I have one such memory dating back to when I was six.
In my memory I'm standing in our garden in Kent. It's a beautiful day and I'm looking up at a brilliant blue sky. But I'm not my usual carefree, six-year-old self. The comforting certainties of my world have been rudely undermined.
Coming from out of the blue, both literally and figuratively, a realisation has shaken me to the core . . . the realisation that there's no way to prove that the blue I'm seeing above my head is the same colour being seen by everyone else.
What if my blue was my mother's green . . . or, equally disturbing, if my blue was my father's purple? There was no way of knowing.
Then, to further add to this confusion comes the discovery that my left eye and my right eye see slightly different shades of the same colour. Not even my two eyes can agree on the vexed subject of blue!
What, I wondered anxiously, of my other senses? When I was listening to music, did I hear the same notes as those around me?
When I bit on a peppermint cream, was my flavour of peppermint the same as that of my friends?
It's a long time since I was six, but the questions that bothered me then remain every bit as valid now.
Do you see the same blue as I do? Who knows!
You may be wondering what it was that re-awakened such vivid childhood memories and prompted this letter.

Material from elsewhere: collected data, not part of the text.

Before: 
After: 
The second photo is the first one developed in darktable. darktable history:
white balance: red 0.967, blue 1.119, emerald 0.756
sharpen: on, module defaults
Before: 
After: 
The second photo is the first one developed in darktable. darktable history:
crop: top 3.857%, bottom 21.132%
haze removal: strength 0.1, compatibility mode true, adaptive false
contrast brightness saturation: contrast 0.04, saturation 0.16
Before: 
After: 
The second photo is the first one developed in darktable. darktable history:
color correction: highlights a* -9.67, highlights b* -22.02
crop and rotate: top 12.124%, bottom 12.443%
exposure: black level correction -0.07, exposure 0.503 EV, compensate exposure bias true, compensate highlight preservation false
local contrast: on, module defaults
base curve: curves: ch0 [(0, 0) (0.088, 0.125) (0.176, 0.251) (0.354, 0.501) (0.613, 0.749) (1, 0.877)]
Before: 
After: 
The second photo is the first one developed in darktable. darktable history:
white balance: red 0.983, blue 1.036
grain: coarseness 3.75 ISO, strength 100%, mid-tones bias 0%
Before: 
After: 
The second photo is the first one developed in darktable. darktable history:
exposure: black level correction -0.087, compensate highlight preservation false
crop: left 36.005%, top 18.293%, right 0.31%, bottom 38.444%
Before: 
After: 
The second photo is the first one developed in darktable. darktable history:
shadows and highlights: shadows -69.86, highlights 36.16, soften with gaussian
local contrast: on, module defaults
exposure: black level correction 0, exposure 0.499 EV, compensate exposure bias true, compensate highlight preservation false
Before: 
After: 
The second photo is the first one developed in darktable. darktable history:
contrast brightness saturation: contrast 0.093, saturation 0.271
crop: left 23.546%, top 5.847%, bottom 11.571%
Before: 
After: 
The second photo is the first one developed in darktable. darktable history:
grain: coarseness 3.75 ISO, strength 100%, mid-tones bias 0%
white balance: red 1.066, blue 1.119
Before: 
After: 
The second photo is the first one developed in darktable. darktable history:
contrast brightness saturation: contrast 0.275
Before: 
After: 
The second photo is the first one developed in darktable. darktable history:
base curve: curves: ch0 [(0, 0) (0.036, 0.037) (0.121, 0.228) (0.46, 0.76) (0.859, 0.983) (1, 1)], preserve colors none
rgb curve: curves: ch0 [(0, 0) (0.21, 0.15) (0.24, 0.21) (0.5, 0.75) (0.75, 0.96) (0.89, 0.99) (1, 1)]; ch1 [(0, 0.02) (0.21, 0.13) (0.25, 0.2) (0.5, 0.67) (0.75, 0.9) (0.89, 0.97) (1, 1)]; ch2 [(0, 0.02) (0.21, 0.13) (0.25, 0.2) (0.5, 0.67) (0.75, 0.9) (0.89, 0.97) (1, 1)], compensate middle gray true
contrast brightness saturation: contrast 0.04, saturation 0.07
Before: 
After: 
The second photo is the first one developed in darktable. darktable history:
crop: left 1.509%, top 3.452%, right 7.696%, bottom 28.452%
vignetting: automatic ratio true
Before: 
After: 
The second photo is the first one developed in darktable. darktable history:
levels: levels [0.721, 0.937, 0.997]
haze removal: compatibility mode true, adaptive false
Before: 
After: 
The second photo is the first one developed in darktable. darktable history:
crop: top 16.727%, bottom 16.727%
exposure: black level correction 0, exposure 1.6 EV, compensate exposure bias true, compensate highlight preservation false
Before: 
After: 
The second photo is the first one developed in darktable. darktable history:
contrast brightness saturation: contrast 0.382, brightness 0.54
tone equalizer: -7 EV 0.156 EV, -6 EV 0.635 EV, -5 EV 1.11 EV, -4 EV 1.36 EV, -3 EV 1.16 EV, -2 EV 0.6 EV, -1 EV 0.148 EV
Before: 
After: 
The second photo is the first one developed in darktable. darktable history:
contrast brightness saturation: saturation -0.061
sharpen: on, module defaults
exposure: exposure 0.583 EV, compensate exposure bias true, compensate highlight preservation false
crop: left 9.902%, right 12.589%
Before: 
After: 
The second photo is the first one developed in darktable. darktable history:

It was a photo that I saw recently at an exhibition. The photo was of a man . . . someone I'd never met and about whom I knew nothing. But the photo told me so much. I could recognise the authority in his eyes . . . the generosity in the lines of his mouth . . . his face conveyed a lively interest in the world around him.
I looked into the eyes of this man I didn't know and felt a sense of empathy and friendship . . . I liked this man, I knew this man.
Then, once again, I was pulled up short by a thought . . . would anyone else, on looking at this photo, see the same man that I saw? Would they interpret the same qualities?
Would their 'blue' be the same as my 'blue'?
Building on those basic queries of my childhood, am I right in concluding that the senses don't show us what's outside, instead they reveal what's inside?
If it isn't inside me, I can't recognise it.
The external world is a potent trigger, but it's the interpretative mechanism inside us that gives the outer world its colour, shape and form.
Why does some music move me so deeply? Not because of the sequence of notes, but because of the emotional body within me that resonates with the music.
Why does a sunset cause me to hold my breath? Not because of the earth's rotation on its axis, but because of an inner acknowledgement of the very existence of heart-stopping beauty.
Why do I enjoy sitting down and sharing my thoughts with you?